La préoccupation n’est pas nouvelle ! En 2004, le Président de la République avait déjà annoncé le remplacement de la taxe professionnelle par un nouveau dispositif, mais la réforme n’était alors pas entrée en vigueur. Un groupe de travail mis en place au début de l’année 2004 avait pointé du doigt l’effet « désinvestatif » de la taxe professionnelle, laquelle rendait les entreprises françaises moins compétitives. Il s’agissait, de plus, d’un impôt concentré : moins de 2 000 entreprises supportent la moitié de cette taxe alors que celles-ci ne réalisent que 28% de la valeur ajoutée nationale. La commission de réforme de la taxe professionnelle avait fait valoir, à l’époque, qu’une simple modification ne suffirait pas à satisfaire les objectifs de la taxe professionnelle. La commission avait proposé une nouvelle base d’imposition dans le but de remédier aux effets pervers de cette taxe.
Face aux impératifs économiques, Nicolas Sarkozy avait annoncé, il y a quelques mois, une réforme de la taxe professionnelle : afin de favoriser l’investissement des entreprises, il avait été prévu que les biens meubles investis ne feraient désormais plus partie de la base de calcul de la taxe professionnelle.
Mais en raison de l’actuel contexte de crise mondiale, le Président de la République a créé la surprise lors de son intervention, en annonçant la suppression totale de la cette taxe. Le but de cette nouvelle mesure est évident : il est important de préserver des emplois et de garder des usines en France. Le Premier Ministre a aussi justifié sa volonté : « Cet impôt n’a aucun équivalent en Europe. Il pèse sur notre croissance et notre compétitivité. » On ne peut qu’applaudir. Deuxième bonne nouvelle, il a également laissé entrevoir la fin de l’IFA ou Impôt Forfaitaire Annuel, qui pénalise surtout les petites entreprises et celles qui font des pertes. Celui-ci devrait totalement disparaître d’ici 3 ans.
La suppression de la taxe professionnelle permettra ainsi, aux entreprises industrielles françaises d’être plus compétitives face à l’offre mondiale, du fait de la diminution de leur coût de production. De plus, cette suppression sera générale, telle que le chef de l’État l’a voulu : aucun secteur d’activité ne sera dès lors oublié que ce soit le secteur de l’automobile ou celui du textile. La baisse des coûts du fait de cette suppression sera ainsi un véritable coup de pouce à nos entreprises d’ici 2010 !

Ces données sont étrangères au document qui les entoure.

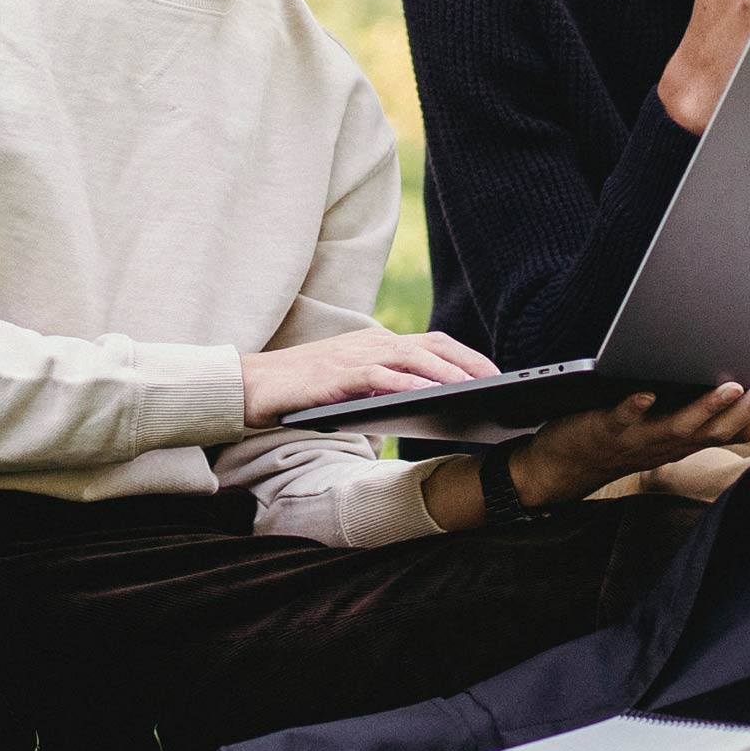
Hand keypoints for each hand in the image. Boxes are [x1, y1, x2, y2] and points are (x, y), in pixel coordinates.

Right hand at [240, 327, 497, 425]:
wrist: (250, 386)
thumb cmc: (301, 392)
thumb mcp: (349, 387)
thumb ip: (381, 390)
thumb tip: (419, 408)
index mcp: (375, 344)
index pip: (431, 342)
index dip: (466, 355)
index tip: (494, 373)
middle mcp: (370, 343)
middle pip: (432, 345)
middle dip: (469, 362)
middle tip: (499, 382)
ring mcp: (354, 356)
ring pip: (412, 358)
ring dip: (447, 373)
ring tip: (475, 389)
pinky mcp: (337, 375)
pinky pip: (381, 377)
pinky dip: (409, 384)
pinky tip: (430, 396)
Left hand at [506, 371, 749, 506]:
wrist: (565, 467)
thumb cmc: (620, 440)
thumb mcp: (666, 428)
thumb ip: (698, 411)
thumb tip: (737, 383)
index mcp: (689, 439)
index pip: (740, 429)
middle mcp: (672, 442)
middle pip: (721, 428)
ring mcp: (641, 438)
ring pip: (682, 426)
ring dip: (708, 408)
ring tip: (732, 387)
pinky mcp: (607, 428)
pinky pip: (623, 418)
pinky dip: (635, 406)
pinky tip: (646, 392)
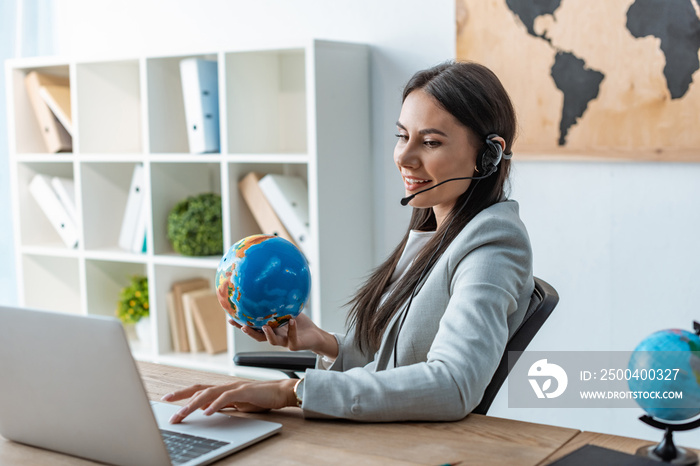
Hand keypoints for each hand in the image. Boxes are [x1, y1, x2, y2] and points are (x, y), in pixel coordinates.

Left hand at [162, 379, 296, 423]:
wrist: (279, 391)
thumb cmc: (259, 397)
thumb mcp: (236, 403)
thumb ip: (221, 405)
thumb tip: (206, 409)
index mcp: (223, 389)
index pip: (198, 390)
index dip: (182, 394)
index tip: (168, 399)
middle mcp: (225, 386)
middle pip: (198, 390)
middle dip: (181, 399)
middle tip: (169, 409)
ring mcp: (233, 387)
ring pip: (208, 394)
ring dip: (194, 404)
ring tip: (183, 413)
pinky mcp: (243, 391)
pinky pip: (226, 398)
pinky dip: (215, 405)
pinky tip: (207, 412)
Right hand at [228, 313, 337, 357]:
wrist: (315, 335)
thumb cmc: (300, 322)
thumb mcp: (288, 310)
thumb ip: (279, 302)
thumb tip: (272, 283)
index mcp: (271, 329)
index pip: (253, 327)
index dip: (242, 324)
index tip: (231, 318)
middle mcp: (275, 337)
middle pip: (258, 337)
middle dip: (249, 332)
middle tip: (242, 325)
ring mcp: (284, 342)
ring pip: (272, 341)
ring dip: (268, 334)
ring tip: (265, 326)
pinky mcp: (294, 345)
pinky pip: (292, 337)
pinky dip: (292, 329)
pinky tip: (291, 321)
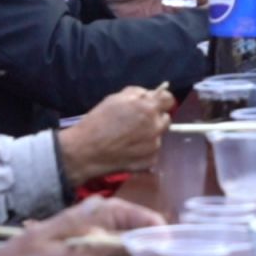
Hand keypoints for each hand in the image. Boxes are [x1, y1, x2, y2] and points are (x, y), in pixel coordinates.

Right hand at [56, 86, 174, 185]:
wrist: (86, 151)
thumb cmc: (98, 121)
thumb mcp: (116, 98)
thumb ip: (137, 94)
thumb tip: (150, 94)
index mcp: (148, 107)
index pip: (169, 100)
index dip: (161, 101)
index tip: (154, 105)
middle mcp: (155, 125)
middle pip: (165, 119)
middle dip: (154, 119)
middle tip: (138, 124)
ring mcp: (154, 145)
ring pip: (158, 136)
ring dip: (149, 136)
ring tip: (129, 140)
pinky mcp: (150, 160)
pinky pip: (152, 152)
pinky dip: (144, 152)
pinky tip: (128, 152)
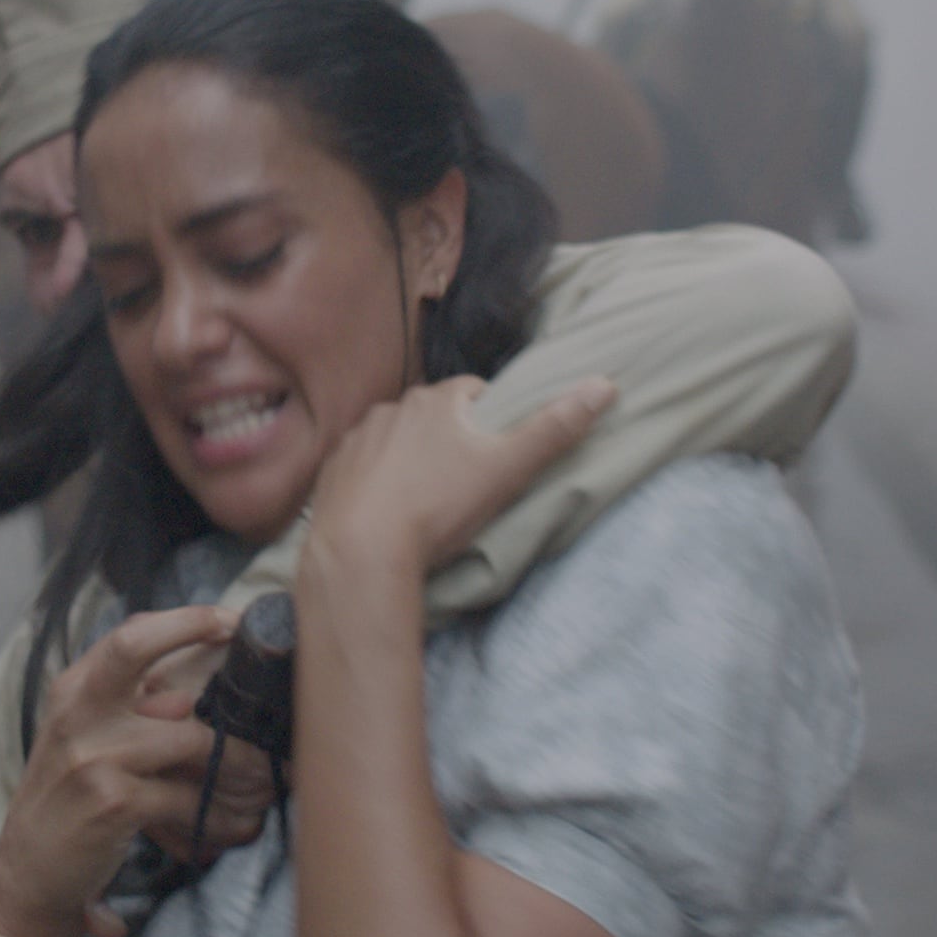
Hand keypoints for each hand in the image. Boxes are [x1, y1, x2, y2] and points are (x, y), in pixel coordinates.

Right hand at [0, 607, 238, 936]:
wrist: (28, 872)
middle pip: (135, 647)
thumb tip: (190, 694)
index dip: (183, 620)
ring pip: (192, 739)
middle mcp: (78, 712)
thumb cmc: (70, 801)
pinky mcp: (113, 801)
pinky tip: (236, 825)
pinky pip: (189, 799)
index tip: (229, 618)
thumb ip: (128, 712)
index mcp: (74, 691)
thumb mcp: (87, 743)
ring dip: (240, 765)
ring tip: (264, 783)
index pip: (128, 636)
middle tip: (247, 649)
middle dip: (194, 629)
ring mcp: (93, 755)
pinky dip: (221, 814)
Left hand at [311, 375, 618, 575]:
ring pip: (394, 439)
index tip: (497, 450)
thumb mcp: (507, 469)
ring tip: (425, 500)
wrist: (361, 552)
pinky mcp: (331, 473)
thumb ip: (554, 429)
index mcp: (434, 401)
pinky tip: (387, 512)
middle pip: (432, 414)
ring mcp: (356, 441)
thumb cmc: (438, 508)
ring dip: (410, 457)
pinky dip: (376, 481)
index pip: (472, 392)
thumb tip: (605, 384)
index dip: (490, 417)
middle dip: (449, 437)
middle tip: (466, 481)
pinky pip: (361, 467)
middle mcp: (390, 410)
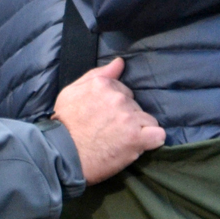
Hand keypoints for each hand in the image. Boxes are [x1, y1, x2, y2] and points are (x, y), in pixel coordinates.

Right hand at [52, 58, 164, 184]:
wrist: (61, 155)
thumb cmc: (63, 124)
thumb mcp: (71, 92)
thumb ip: (97, 74)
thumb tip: (120, 63)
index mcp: (103, 84)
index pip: (125, 92)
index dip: (117, 106)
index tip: (106, 118)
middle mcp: (118, 98)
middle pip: (136, 106)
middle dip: (128, 118)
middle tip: (111, 132)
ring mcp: (128, 117)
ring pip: (148, 120)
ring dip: (138, 130)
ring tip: (121, 141)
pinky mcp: (136, 138)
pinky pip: (158, 135)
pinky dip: (151, 141)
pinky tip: (139, 145)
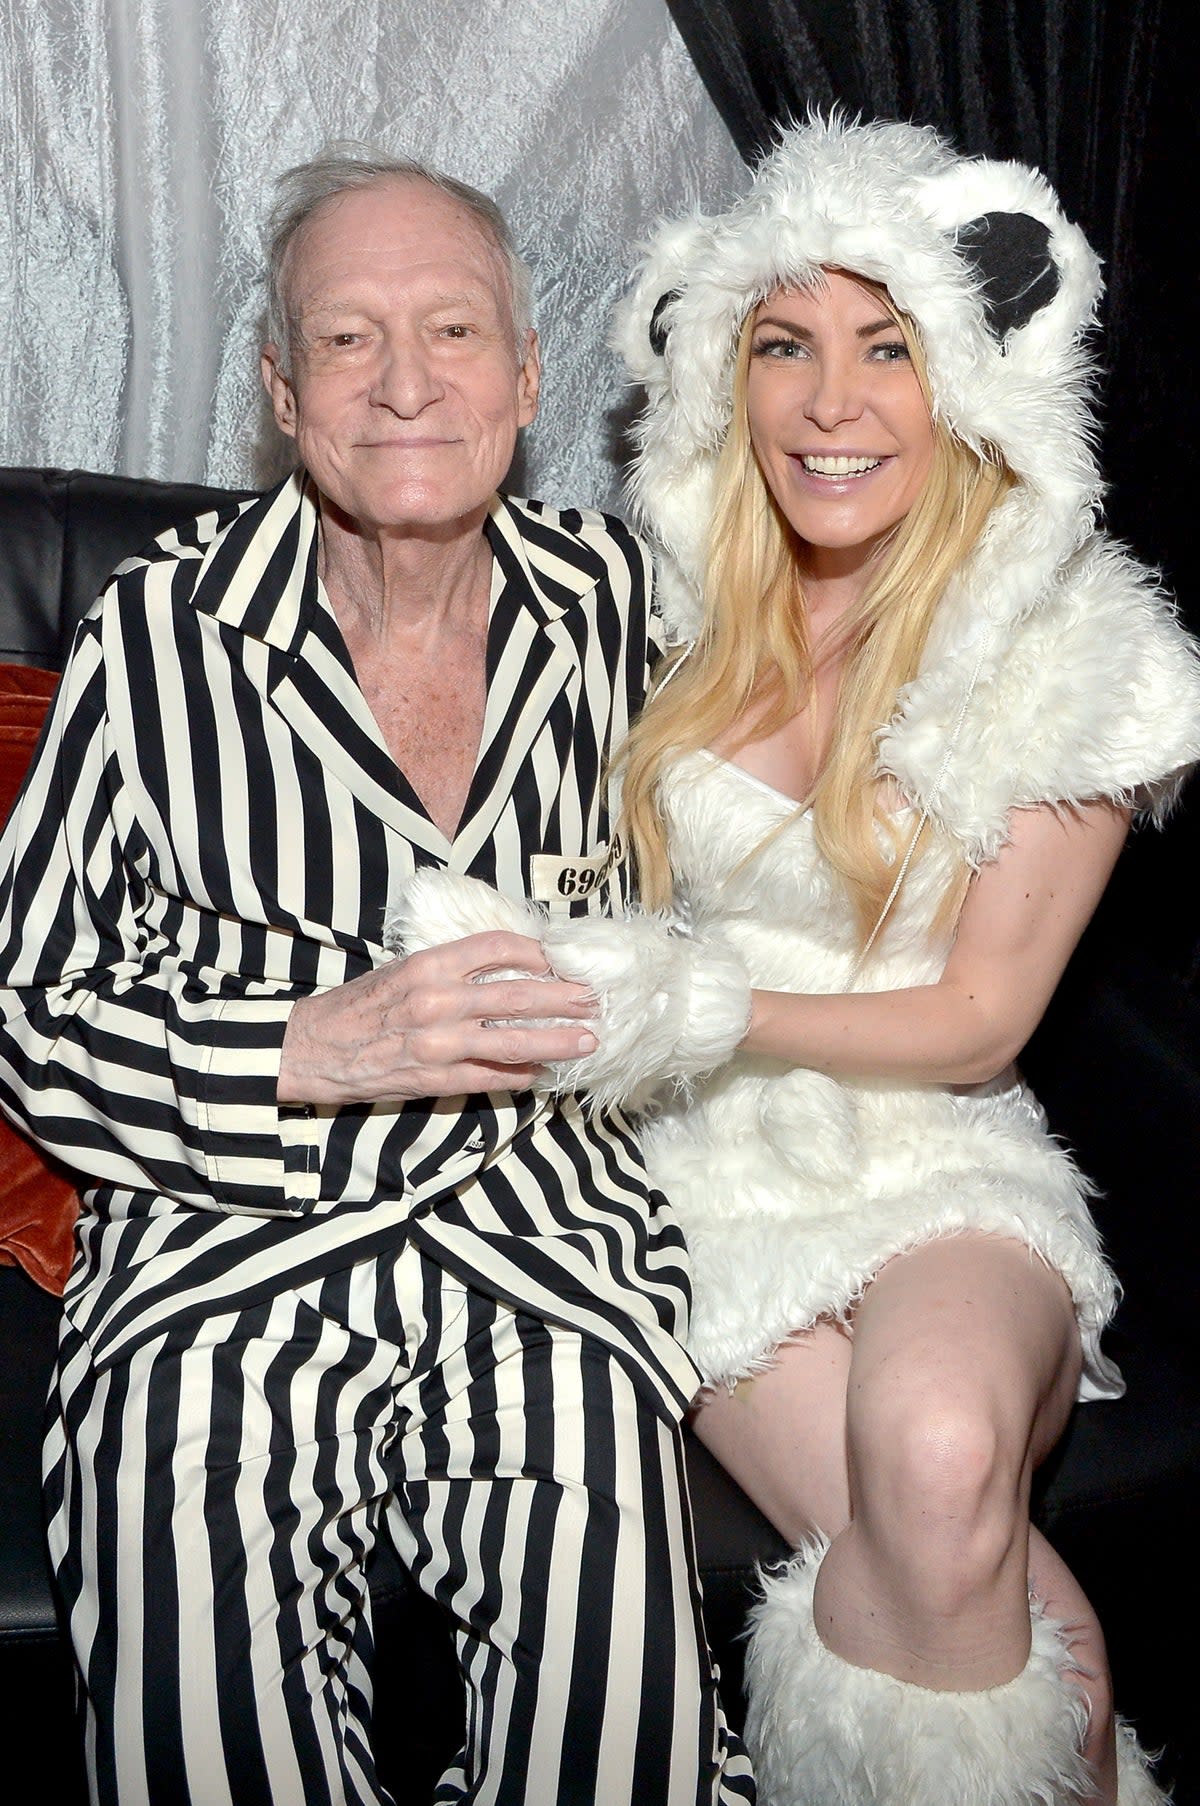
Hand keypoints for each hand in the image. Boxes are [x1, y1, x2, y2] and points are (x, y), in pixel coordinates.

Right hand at [278, 932, 597, 1106]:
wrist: (313, 1049)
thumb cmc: (359, 1007)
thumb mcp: (401, 970)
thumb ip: (449, 968)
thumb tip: (503, 968)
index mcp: (429, 965)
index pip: (498, 947)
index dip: (537, 952)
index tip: (560, 959)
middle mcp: (438, 1001)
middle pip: (519, 995)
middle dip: (565, 998)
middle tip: (595, 1000)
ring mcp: (440, 1043)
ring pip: (514, 1041)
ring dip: (557, 1040)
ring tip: (587, 1040)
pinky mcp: (436, 1079)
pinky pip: (492, 1077)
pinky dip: (522, 1076)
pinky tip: (545, 1073)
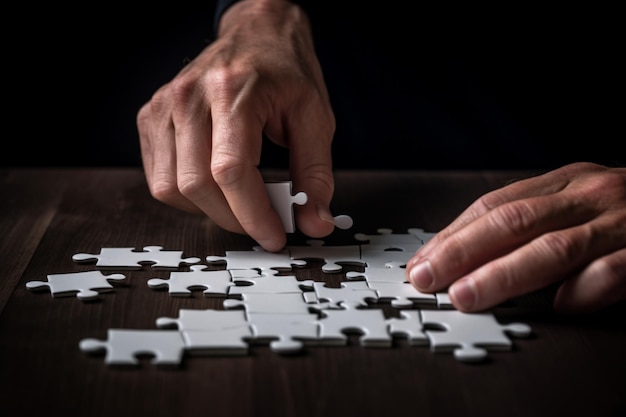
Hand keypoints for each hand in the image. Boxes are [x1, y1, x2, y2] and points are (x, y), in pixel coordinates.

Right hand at [136, 0, 335, 251]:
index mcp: (232, 92)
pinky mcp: (151, 117)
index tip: (274, 236)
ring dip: (209, 210)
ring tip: (238, 202)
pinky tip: (213, 186)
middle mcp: (189, 97)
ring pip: (171, 188)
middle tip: (262, 222)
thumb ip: (315, 175)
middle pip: (197, 185)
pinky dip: (187, 195)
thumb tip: (314, 222)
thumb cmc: (285, 72)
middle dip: (234, 218)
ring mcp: (163, 106)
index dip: (253, 215)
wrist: (256, 32)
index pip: (231, 172)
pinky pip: (159, 178)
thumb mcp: (315, 118)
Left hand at [406, 162, 625, 313]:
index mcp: (564, 183)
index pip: (493, 206)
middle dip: (463, 252)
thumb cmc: (625, 209)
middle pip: (512, 222)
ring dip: (505, 274)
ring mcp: (622, 220)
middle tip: (427, 279)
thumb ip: (533, 222)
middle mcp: (589, 195)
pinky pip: (616, 269)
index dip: (453, 235)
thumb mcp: (576, 201)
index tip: (421, 262)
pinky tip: (562, 307)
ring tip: (467, 295)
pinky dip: (587, 288)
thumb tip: (468, 258)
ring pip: (553, 247)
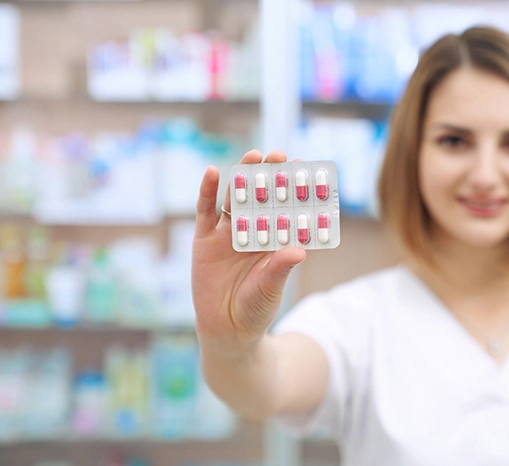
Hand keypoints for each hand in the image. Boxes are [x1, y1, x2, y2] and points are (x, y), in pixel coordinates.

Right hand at [192, 150, 306, 357]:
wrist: (226, 330)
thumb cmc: (256, 309)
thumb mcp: (270, 288)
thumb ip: (280, 268)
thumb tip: (299, 250)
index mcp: (273, 240)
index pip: (284, 209)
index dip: (292, 189)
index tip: (303, 167)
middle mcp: (251, 232)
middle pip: (260, 198)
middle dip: (269, 176)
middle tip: (279, 154)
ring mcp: (226, 234)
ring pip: (234, 199)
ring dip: (243, 178)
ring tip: (253, 156)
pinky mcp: (204, 240)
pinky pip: (205, 212)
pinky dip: (207, 192)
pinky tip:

La taxe professionnelle, c’est quoi ?
La taxe professionnelle est due chaque année par les personnes physiques ou morales qui exercent en France, à titre habituel, une activité professionnelle non salariée. Elle est établie dans chaque commune où le redevable dispose de locaux ou de terrains, et sert à financer le budget des communes, des départements et des régions, ainsi que d’autres organismes, telles les chambres de commerce et d’industrie, ou les chambres de métiers.
Son taux minimum est de 1,5 % de la valeur ajoutée, et son plafond de 3,5 %.